LatinArt:  A primary dilemma of Latin America has been the search for identity. As a Chilean, and given your personal origin, your specific background, family and education, how has this question of identity emerged in your work? And as a painter, how has this same question of identity determined your artistic "affiliations"?

Gonzalo Cienfuegos:  You asked how do I feel as a Latin American? I think that you must understand that the Haitian or the Ecuadorian are not exactly the same as the Argentinean or the Uruguayan or the people in Santiago. At the same time, Santiago is very different from Arica, which is very different from Punta Arenas. Santiago is very different from Las Condes, and Las Condes from Cerro Navía. So I think if I go directly to the point, I am from the Independent Republic of Las Condes. My story, or our story, belongs to European cultures mixed a little bit with the native cultures. But I think that my mix is more European and urban, because I don’t think I am from the countryside: I am one hundred percent urban. In Chile I started looking at reproductions of the masterpieces of art, and this I find is very kitsch because I developed my sense of culture within the culture of prints. Here in Chile we do not have many museums, and as a result my first trip to Europe, when I was 33 years old, was very interesting because I had fantasies about the actual work. Which is better the reproduction or the reality? This makes it very confusing: the approach to beauty and to what is beauty.

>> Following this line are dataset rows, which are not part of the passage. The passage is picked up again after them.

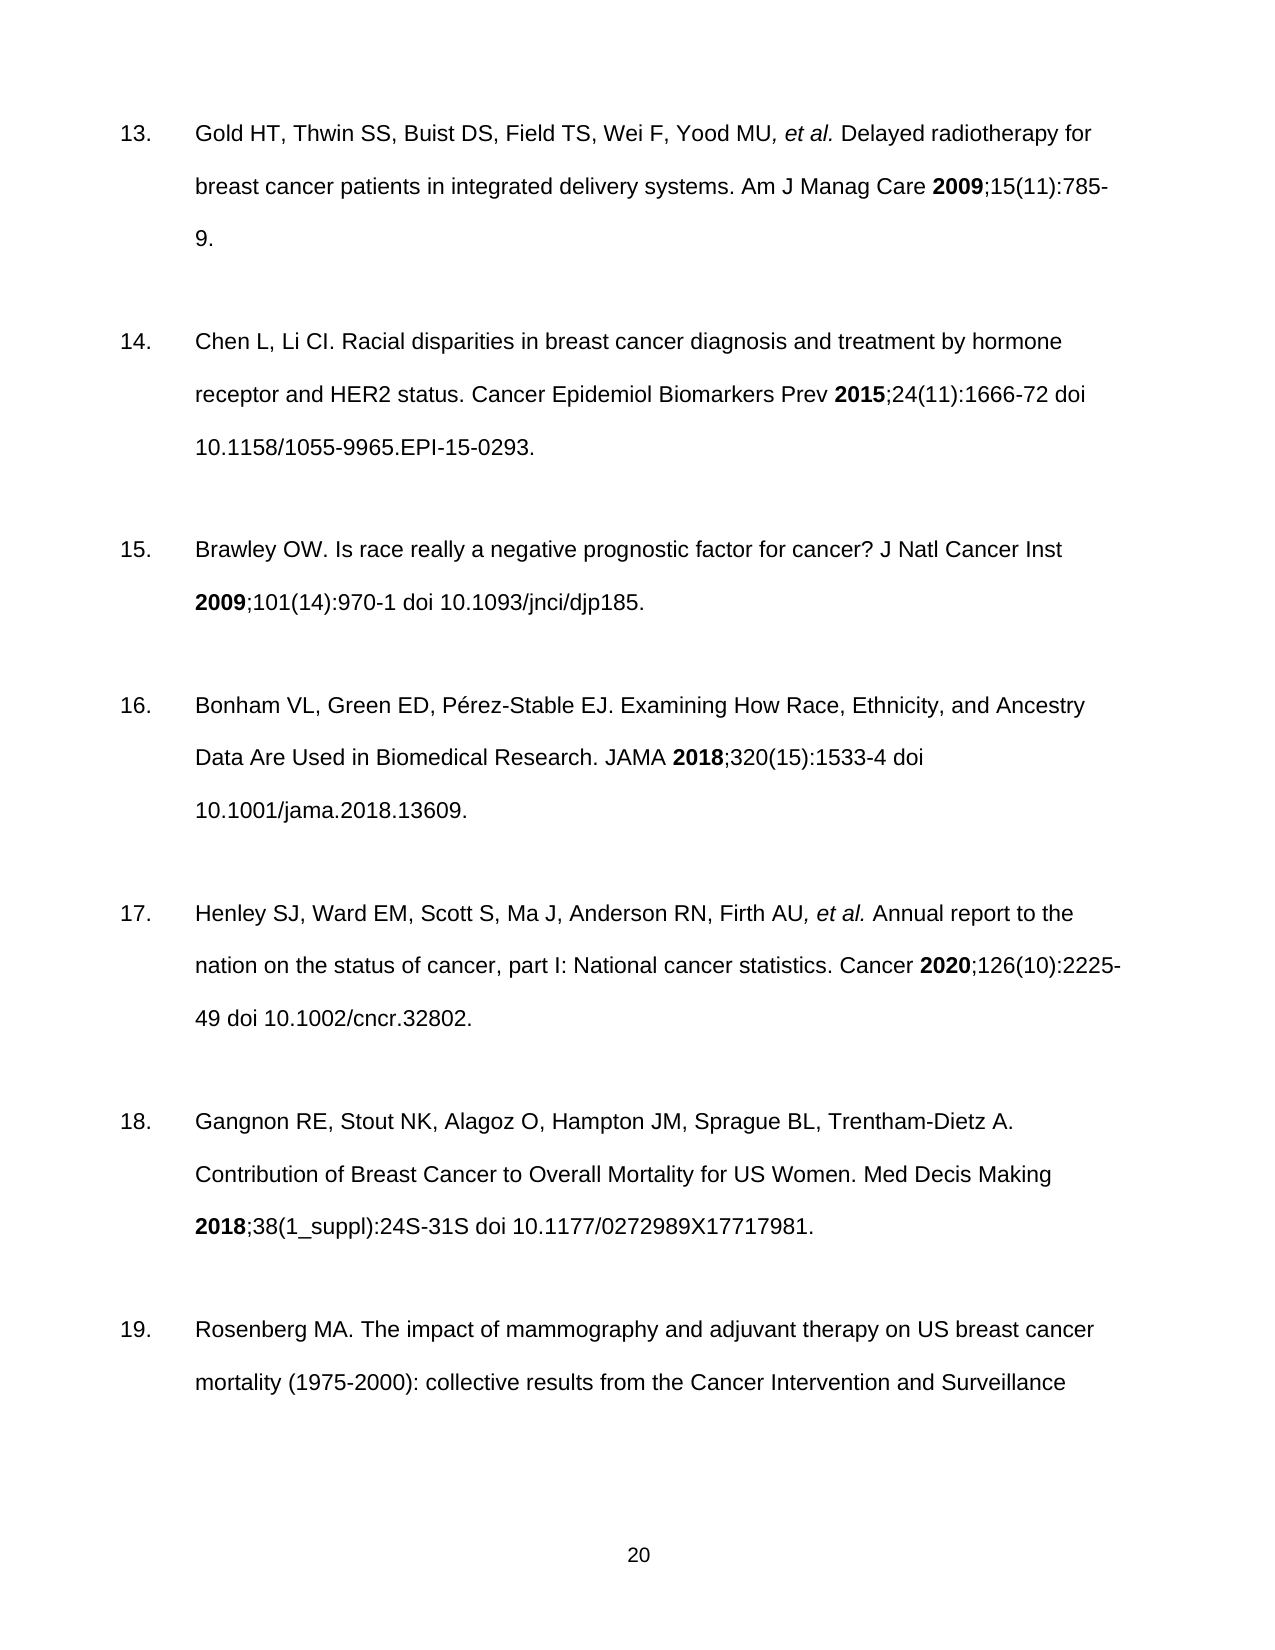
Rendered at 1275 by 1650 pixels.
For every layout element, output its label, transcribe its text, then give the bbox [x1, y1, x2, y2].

text 16. Bonham VL, Green ED, Pérez-Stable EJ. Examining How Race, Ethnicity, and Ancestry Data Are Used in Biomedical Research. JAMA 2018;320(15):1533-4 doi 10.1001/jama.2018.13609. [120, 692, 1125, 823]
text 13. Gold HT, Thwin SS, Buist DS, Field TS, Wei F, Yood MU, et al. Delayed radiotherapy for breast cancer patients in integrated delivery systems. Am J Manag Care 2009;15(11):785-9. [120, 120, 1125, 252]
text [120, 1316, 1125, 1395]
text 15. Brawley OW. Is race really a negative prognostic factor for cancer? J Natl Cancer Inst 2009;101(14):970-1 doi 10.1093/jnci/djp185. [120, 536, 1125, 615]
text 18. Gangnon RE, Stout NK, Alagoz O, Hampton JM, Sprague BL, Trentham-Dietz A. Contribution of Breast Cancer to Overall Mortality for US Women. Med Decis Making 2018;38(1_suppl):24S-31S doi 10.1177/0272989X17717981. [120, 1108, 1125, 1240]
text 14. Chen L, Li CI. Racial disparities in breast cancer diagnosis and treatment by hormone receptor and HER2 status. Cancer Epidemiol Biomarkers Prev 2015;24(11):1666-72 doi 10.1158/1055-9965.EPI-15-0293. [120, 328, 1125, 460]
text 17. Henley SJ, Ward EM, Scott S, Ma J, Anderson RN, Firth AU, et al. Annual report to the nation on the status of cancer, part I: National cancer statistics. Cancer 2020;126(10):2225-49 doi 10.1002/cncr.32802. [120, 900, 1125, 1032]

LatinArt:  You have also worked in architecture, sculpture, drawing, video, neon, and of course painting, and recently completed work on an enormous scale in your capacity as Director of Scenography for the Teatro Municipal’s (Municipal Theater of Santiago, Chile) production of Orpheus and Eurydice. How have these diverse forms of expression contributed toward broadening your artistic understanding?

Gonzalo Cienfuegos:  I think that media is just that: a media. If you see the history of art, Leonardo only created one work in his whole life, one idea. Picasso maybe did two or three. Many artists have been like this. I remember when I was a boy and studying piano; although I didn’t continue with it I was playing piano as Gonzalo Cienfuegos. The artist’s obsessions appear in any form of expression.

With Orpheus and Eurydice I was very surprised when they invited me to participate in the production, especially because it’s one of my favorite operas. It was a very enjoyable experience. It allowed me more liberty compared to other operas. The costuming, for example, didn’t require much research. It came from my imagination. And all the sketching and the drawings came very easy to me. What was amazing is to see it all done after the sketches.